This repo contains source code for "Formality Style Transfer with Hybrid Textual Annotations"
The software is built upon fairseq
, follow the instruction on this link for installation
The preprocessed data could be downloaded from this link.
To replicate our experiment on the GYAFC dataset, see the pipeline.sh
script for a working example.
The general usage is similar to fairseq
with the same syntax for arguments. The only difference is to make sure the --task
is style-transfer and arch
is sty-transformer.
Training with supervised paired data: train.py
usage: train.py [-h] DIR
--task style_transfer
--arch sty_transformer [--criterion CRIT] [--max-epoch N]
[--max-update N] [--clip-norm NORM] [--sentence-avg]
[--mt-loss-weight] [--classify-loss-weight]
[--self-recon-loss-weight] [--cycle-recon-loss-weight]

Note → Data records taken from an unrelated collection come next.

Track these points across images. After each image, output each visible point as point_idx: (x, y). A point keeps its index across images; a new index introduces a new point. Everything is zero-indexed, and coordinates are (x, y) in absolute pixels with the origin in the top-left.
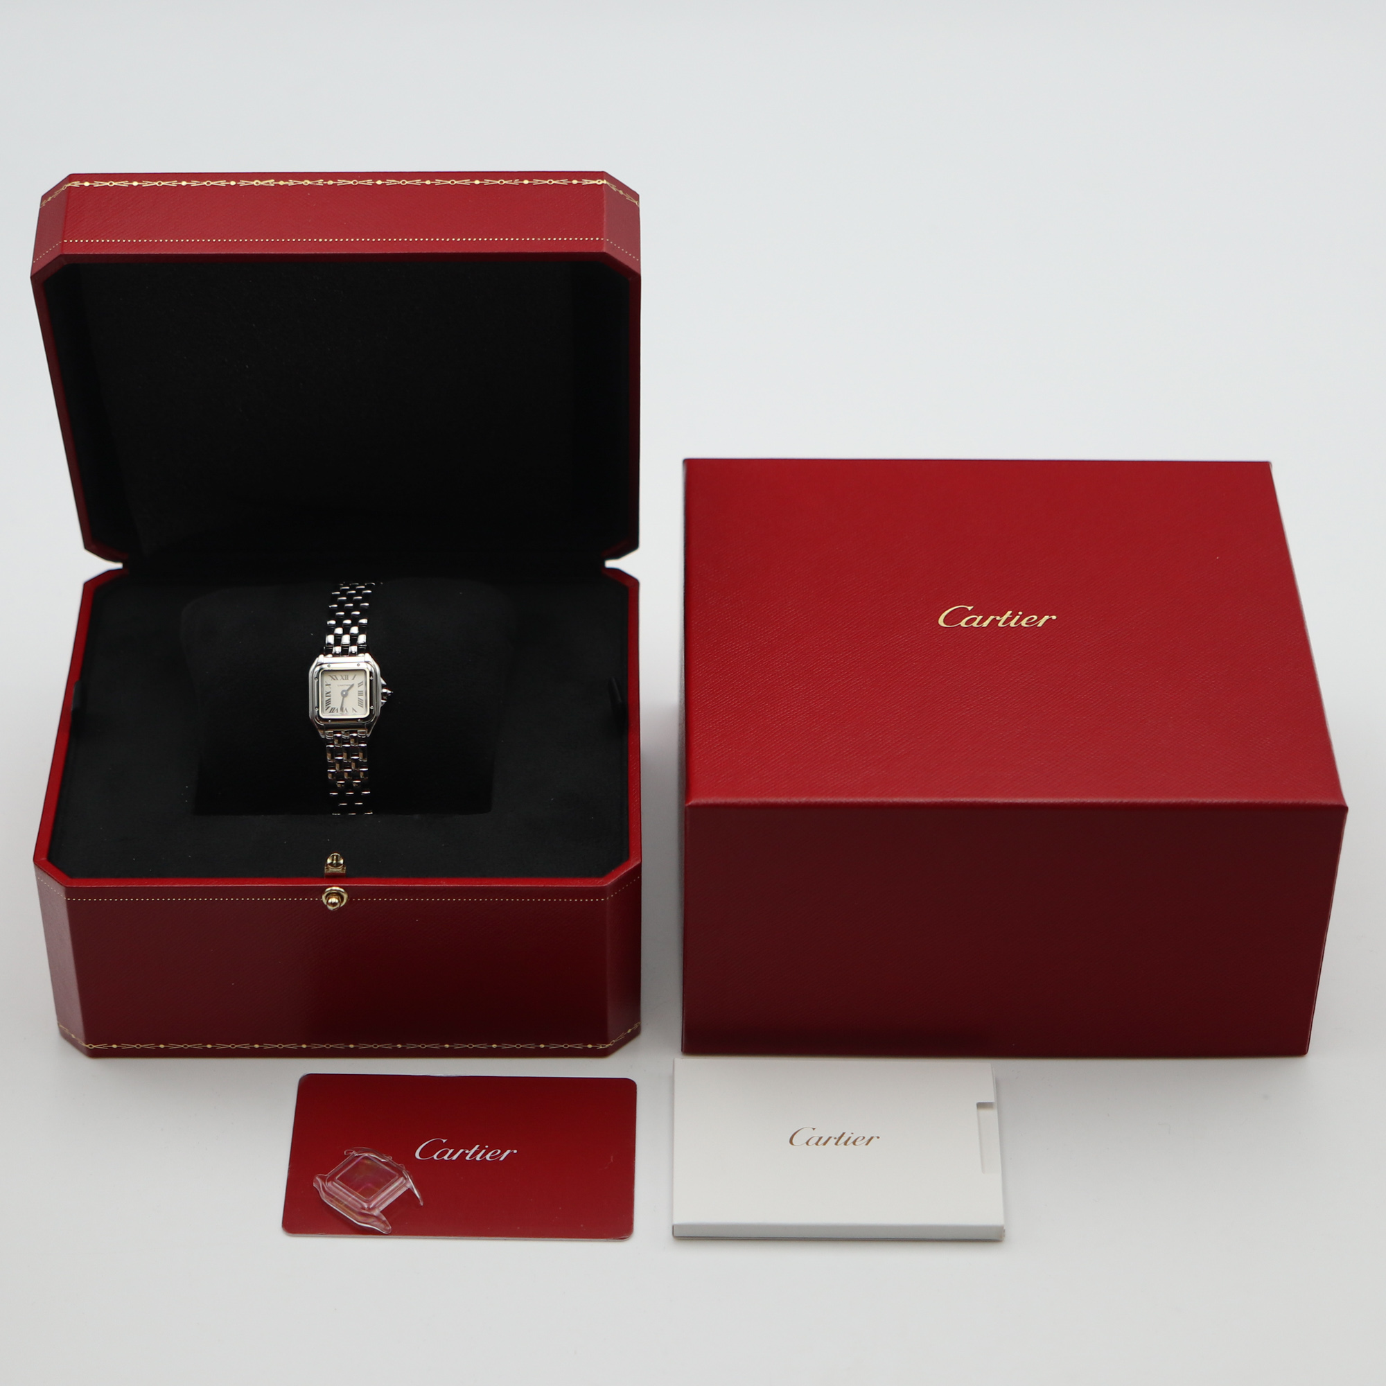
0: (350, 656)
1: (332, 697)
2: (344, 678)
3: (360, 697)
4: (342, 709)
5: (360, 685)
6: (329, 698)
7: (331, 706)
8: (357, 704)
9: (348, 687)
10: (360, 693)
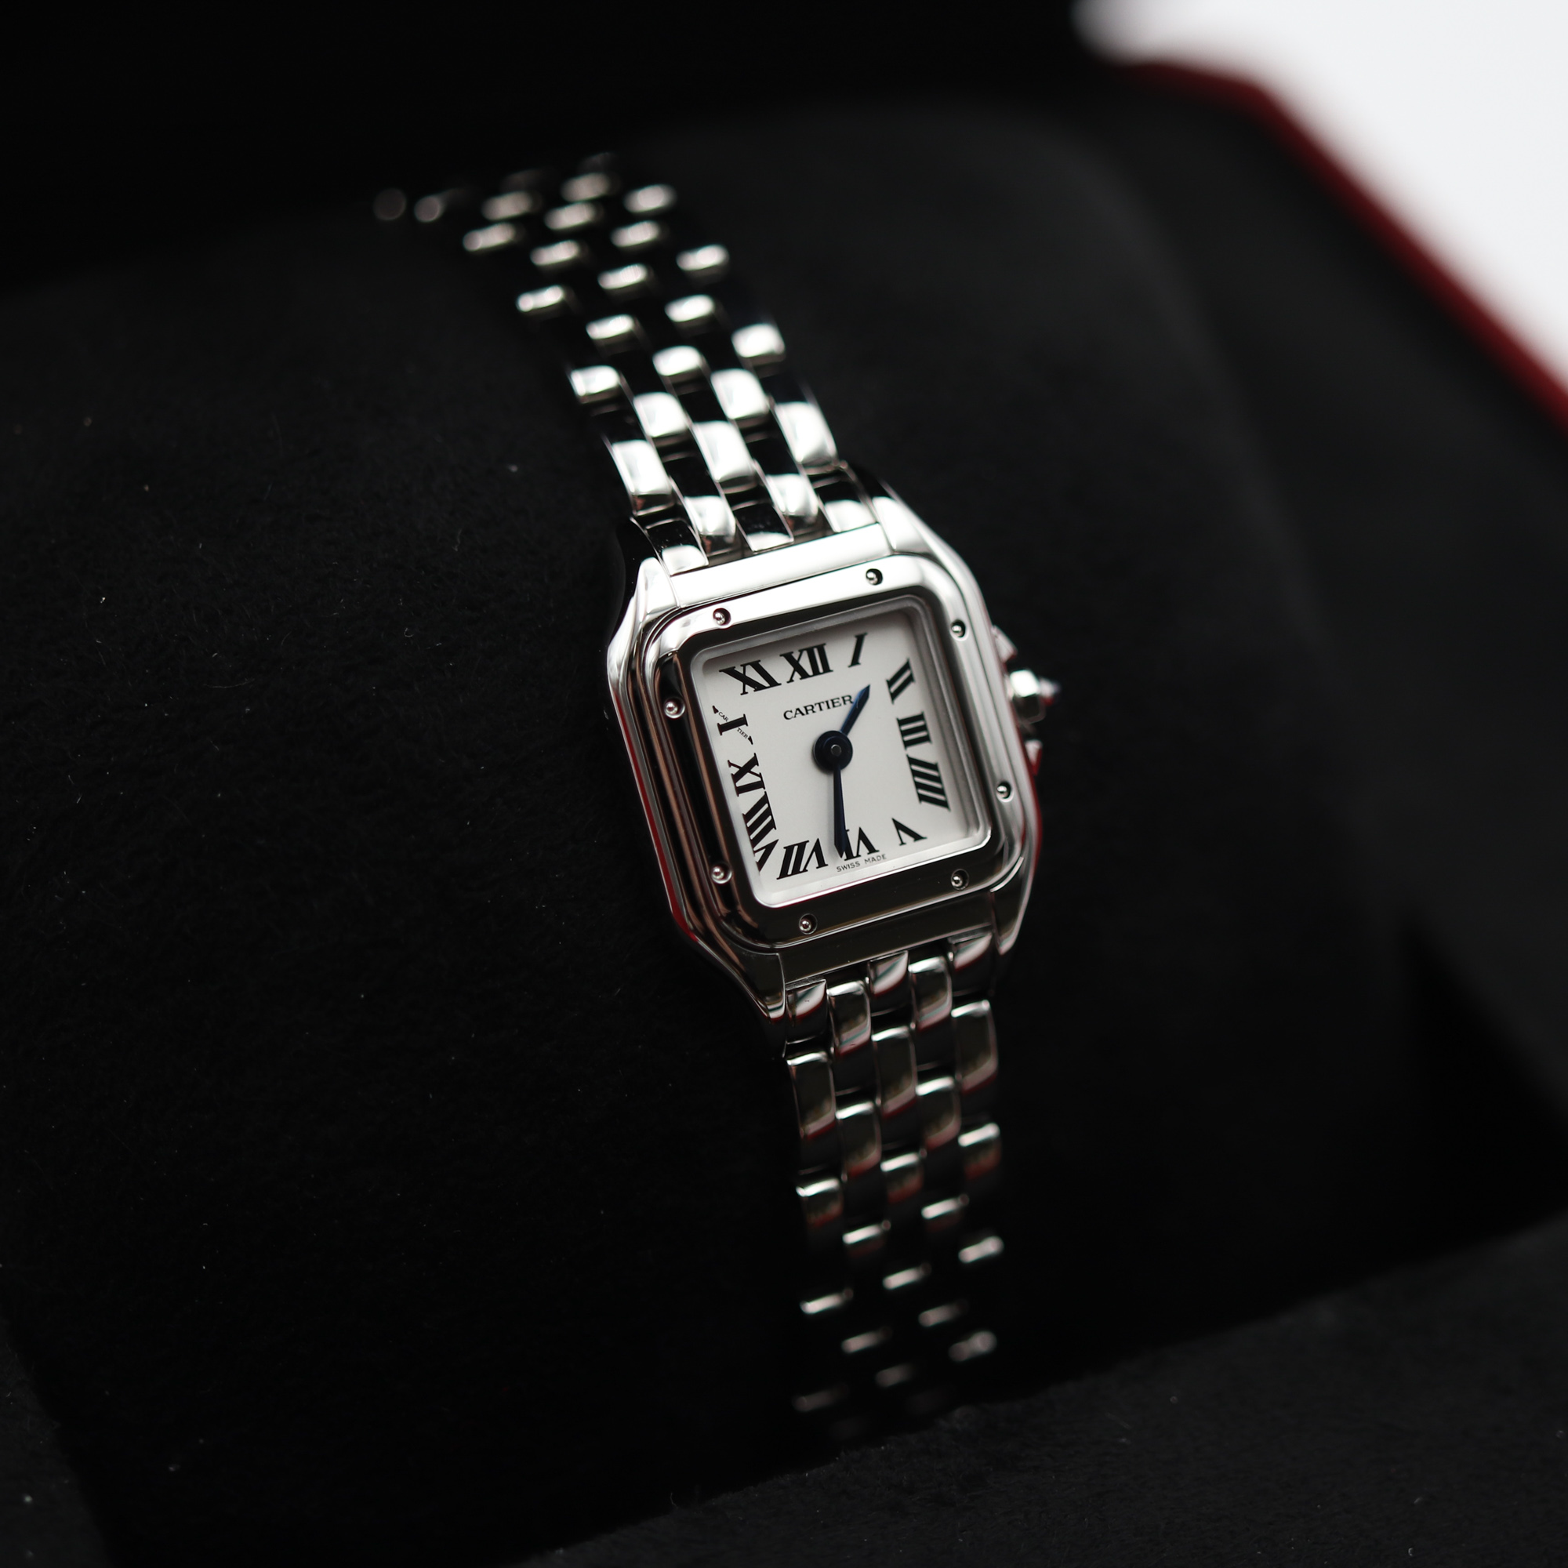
0: (800, 539)
1: (770, 789)
2: (805, 663)
3: (917, 752)
4: (842, 844)
5: (898, 684)
6: (756, 796)
7: (784, 835)
8: (912, 792)
9: (843, 711)
10: (912, 730)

[--max-source-positions] [--max-target-positions]
[--encoder-embed-dim] [--encoder-ffn-embed-dim]
[--decoder-embed-dim] [--decoder-ffn-embed-dim]
[--encoder-attention-heads] [--decoder-attention-heads]
[--encoder-layers] [--decoder-layers]
[--optimizer OPT] [--lr LR_1,LR_2,...,LR_N]
[--momentum M] [--weight-decay WD]
[--lr-scheduler LR_SCHEDULER] [--lr-shrink LS] [--min-lr LR]
[--save-dir DIR]
[--restore-file RESTORE_FILE] [--save-interval N]
[--save-interval-updates N] [--keep-interval-updates N]
[--no-save] [--no-epoch-checkpoints] [--validate-interval N]
Generate with trained model: generate.py
usage: generate.py [-h] DIR
--task style_transfer
[--no-progress-bar] [--log-interval N]
[--remove-bpe [REMOVE_BPE]] [--beam N]
[--nbest N]
[--output-path OUTPUT_PATH]